- Born: Adolf Rickenbacher April 1, 1887 Basel, Switzerland
- Died: March 21, 1976 (aged 88) Orange County, California, U.S.
- Occupation: Inventor

= Adolph Rickenbacker =

American manufacturer and electric guitar inventor (1887–1976)

Adolph Rickenbacker (born Adolf Rickenbacher, April 1, 1887 – March 21, 1976) was an American production engineer and machinist who, together with George Beauchamp, created the first electric string instrument, and co-founded the Rickenbacker guitar company, also with Beauchamp.

Rickenbacker was born in Basel, Switzerland as Adolf Rickenbacher. As a child in 1891, he immigrated to the United States with older relatives after his parents died, settling in Columbus, Ohio and later southern California. He Anglicized both his own name, and that of his company's brand, to Rickenbacker to capitalize on the popularity of his second cousin, America's top scoring flying ace of the First World War, Eddie Rickenbacker, who due to the wave of anti-German sentiment caused by the war, had felt pressure to change the spelling of his surname in an effort to "take the Hun out of his name." Eddie was already well known as a racing driver at the time, and his change received wide publicity. "From then on", as he wrote in his autobiography, "most Rickenbachers were practically forced to spell their name in the way I had..."

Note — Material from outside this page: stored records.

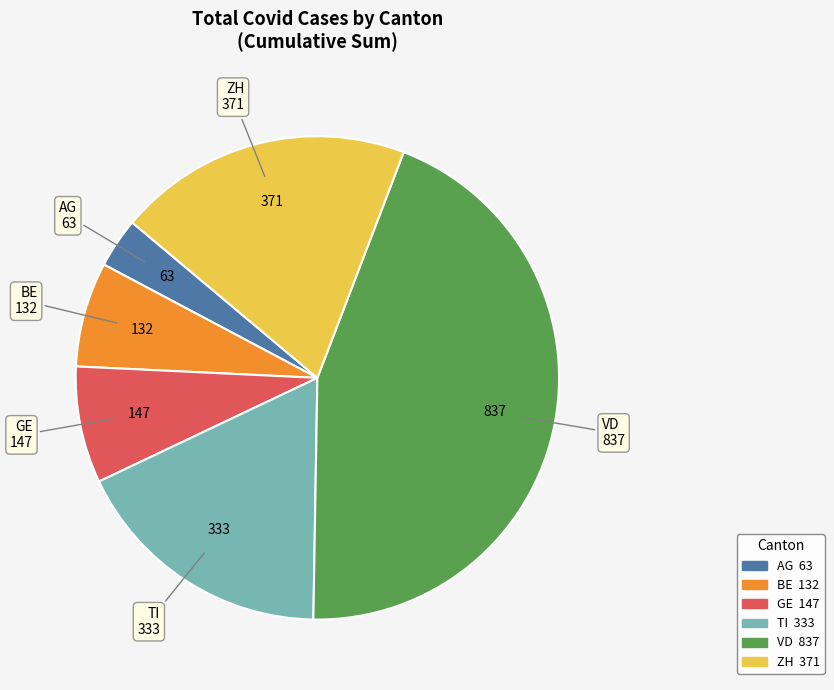

Is there any slice that represents more than half of the pie?

No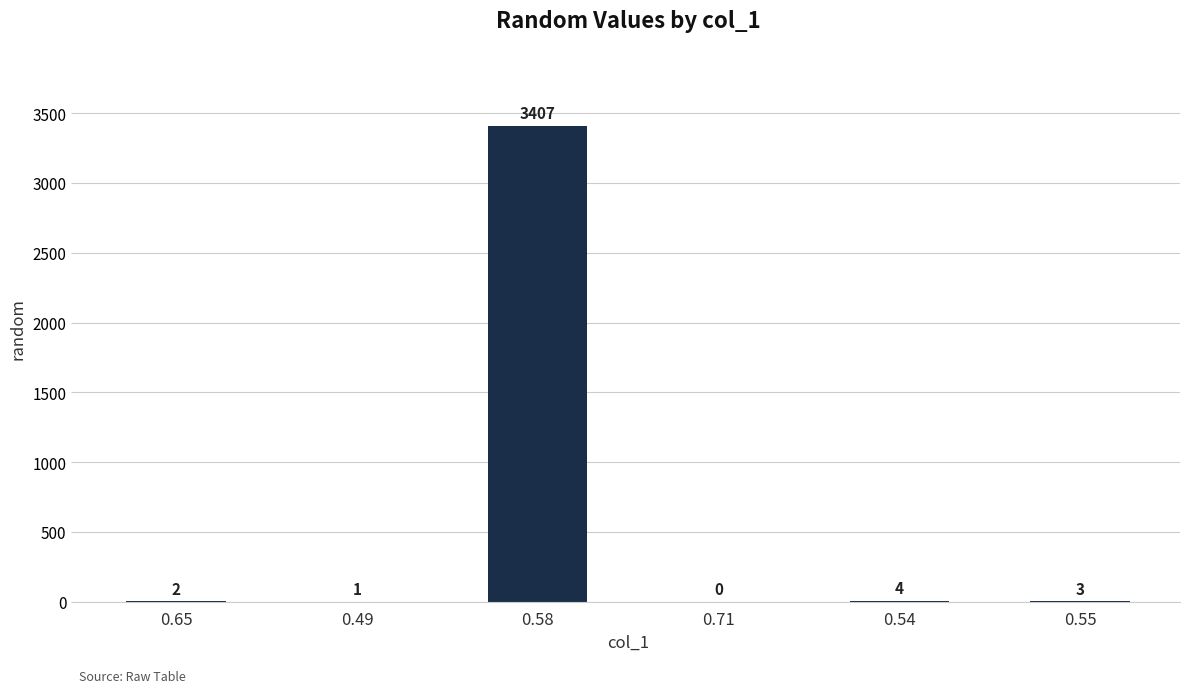

Reading left to right, what are all the values shown in this chart?

2	1	3407	0	4	3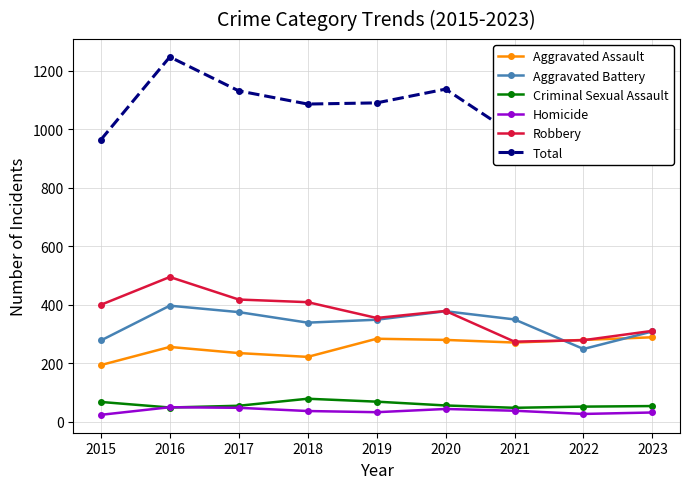

Where does the Total series first go above 1086?

2016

The Rickenbacher manufacturing Company produced parts for the National String Instrument Corporation, manufacturer of John Dopyera's Resonator guitars. Of particular importance was his ability to form guitar bodies with one of the largest deep drawing presses available. Rickenbacker held the title of Engineer at National. In October 1931, he joined George Beauchamp and Paul Barth to create Ro-Pat-In (ElectRo-Patent-Instruments), which was later renamed Electro String and became the producer of Rickenbacker guitars. Rickenbacker who was a significant investor in the guitar businesses was given the title of president, Paul Barth vice president, and George Beauchamp secretary-treasurer.

In 1934 Rickenbacker, along with George Beauchamp, filed a patent application for an "electrical stringed musical instrument". They received the patent in 1937 and developed an electric guitar for the mass market.

Adolph Rickenbacker died from cancer in Orange County, California in 1976 at the age of 88.